--- Extrait du document ---
|---|
La première des inventions est celle de la navette-volante (flying-shuttle), due à John Kay, en 1773. Jusque là , les Tisserands ne pouvaient fabriquer de pièces larges sans le concours de deux ouvriers, faute de pouvoir passer la navette d'une main dans l'autre : force était de régler les dimensions des étoffes sur la longueur des bras du tisserand. John Kay imagina un système mécanique permettant de lancer la navette d'une extrémité de la pièce à l'autre, avec une facilité et une rapidité extrêmes.
Cette invention permit de tisser des pièces plus larges, une accélération sensible des opérations dans le tissage et une économie appréciable de main d'oeuvre, un Tisserand suffisant à réaliser la tâche de deux ou trois auparavant. Elle modifia donc profondément les conditions de travail et détruisit les conditions d"équilibre qui s'étaient instaurées entre la filature et le tissage, ces deux opérations complémentaires se pratiquant jusque là sur le même rythme. Les Tisserands commencèrent à manquer d'ouvrage, la production des filés n'ayant pas suivi celle des tissus.
|---|
(Contenu des pages transcrites)
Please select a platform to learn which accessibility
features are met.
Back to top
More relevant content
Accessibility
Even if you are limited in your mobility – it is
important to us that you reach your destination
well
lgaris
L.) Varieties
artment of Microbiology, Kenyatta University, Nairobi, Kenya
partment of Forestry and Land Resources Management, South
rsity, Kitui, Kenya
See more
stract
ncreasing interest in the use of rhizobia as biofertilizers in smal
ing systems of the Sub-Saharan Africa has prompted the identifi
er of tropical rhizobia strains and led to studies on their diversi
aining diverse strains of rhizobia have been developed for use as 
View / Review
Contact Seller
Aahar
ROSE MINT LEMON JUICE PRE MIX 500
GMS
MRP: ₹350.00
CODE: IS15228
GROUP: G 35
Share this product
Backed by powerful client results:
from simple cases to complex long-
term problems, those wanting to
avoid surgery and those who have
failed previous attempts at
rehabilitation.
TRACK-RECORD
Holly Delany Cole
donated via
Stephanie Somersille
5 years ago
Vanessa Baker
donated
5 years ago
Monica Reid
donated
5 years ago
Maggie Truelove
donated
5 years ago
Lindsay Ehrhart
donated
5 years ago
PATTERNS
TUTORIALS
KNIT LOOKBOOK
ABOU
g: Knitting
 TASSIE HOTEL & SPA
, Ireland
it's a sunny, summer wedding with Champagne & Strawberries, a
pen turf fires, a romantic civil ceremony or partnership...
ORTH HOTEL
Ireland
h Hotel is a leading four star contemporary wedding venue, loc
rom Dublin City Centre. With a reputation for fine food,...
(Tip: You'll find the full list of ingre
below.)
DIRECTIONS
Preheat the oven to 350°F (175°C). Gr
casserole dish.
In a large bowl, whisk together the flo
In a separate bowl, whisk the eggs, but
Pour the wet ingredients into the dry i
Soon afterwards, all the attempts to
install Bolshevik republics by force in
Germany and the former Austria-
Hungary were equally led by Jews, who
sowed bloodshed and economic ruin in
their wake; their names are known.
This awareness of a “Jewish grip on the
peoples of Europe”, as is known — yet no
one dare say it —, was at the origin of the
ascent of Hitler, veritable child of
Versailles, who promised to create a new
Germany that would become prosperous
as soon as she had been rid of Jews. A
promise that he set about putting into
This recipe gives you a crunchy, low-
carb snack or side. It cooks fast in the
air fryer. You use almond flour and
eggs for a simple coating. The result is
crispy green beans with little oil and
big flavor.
|---|
--- Exercice 1 ---
Énumérez les trois choses que l'invention de la navette volante a permises, d'après le passage sur la navette volante.
--- Exercice 2 ---
Poursuivez le passage sur la navette volante à partir de sa dernière phrase.

--- Réponse 1 ---
- tisser des pièces plus larges
- une accélération sensible des opérations dans le tissage
- une économie appréciable de main d'oeuvre

--- Réponse 2 ---
La seconde invention est donc, logiquement, celle de la machine à filer. Elle ne fut mise au point que peu à peu et grâce à l'intervention de plusieurs chercheurs. John Watt et Lewis Paul seraient les premiers à avoir mis en oeuvre la première machine à filer (brevet en 1738), mais cette mécanique ne connut aucune application pratique. Hargreaves en 1765 perfectionna le rouet traditionnel et, par un perfectionnement de la broche, il permit au fileur de confectionner 8 fils à la fois, dans un premier temps, jusqu'à 80 un peu plus tard : le Spinning-Jenny avait vu le jour.
Richard Arkwright breveta en 1768 le water-frame, une machine à filer qui nécessitait la force motrice d'un manège de chevaux et donc une installation dans une fabrique ou un moulin.
Il manquait, toutefois, un progrès sensible à ces machines : le fil produit était peu tordu et manquait de résistance. Ne convenant qu'à une utilisation en trame, il fallait encore filer le fil de chaîne au rouet traditionnel. Après quelques améliorations, le water-frame permit la confection de fils plus robustes, qui bien qu'un peu grossiers, étaient parfaitement utilisables pour la chaîne. Grâce à la filature mécanique, il était possible désormais d'obtenir des tissus de coton bon marché. La filature mécanique s'imposa plus lentement dans les textiles à base de lin ou de laine.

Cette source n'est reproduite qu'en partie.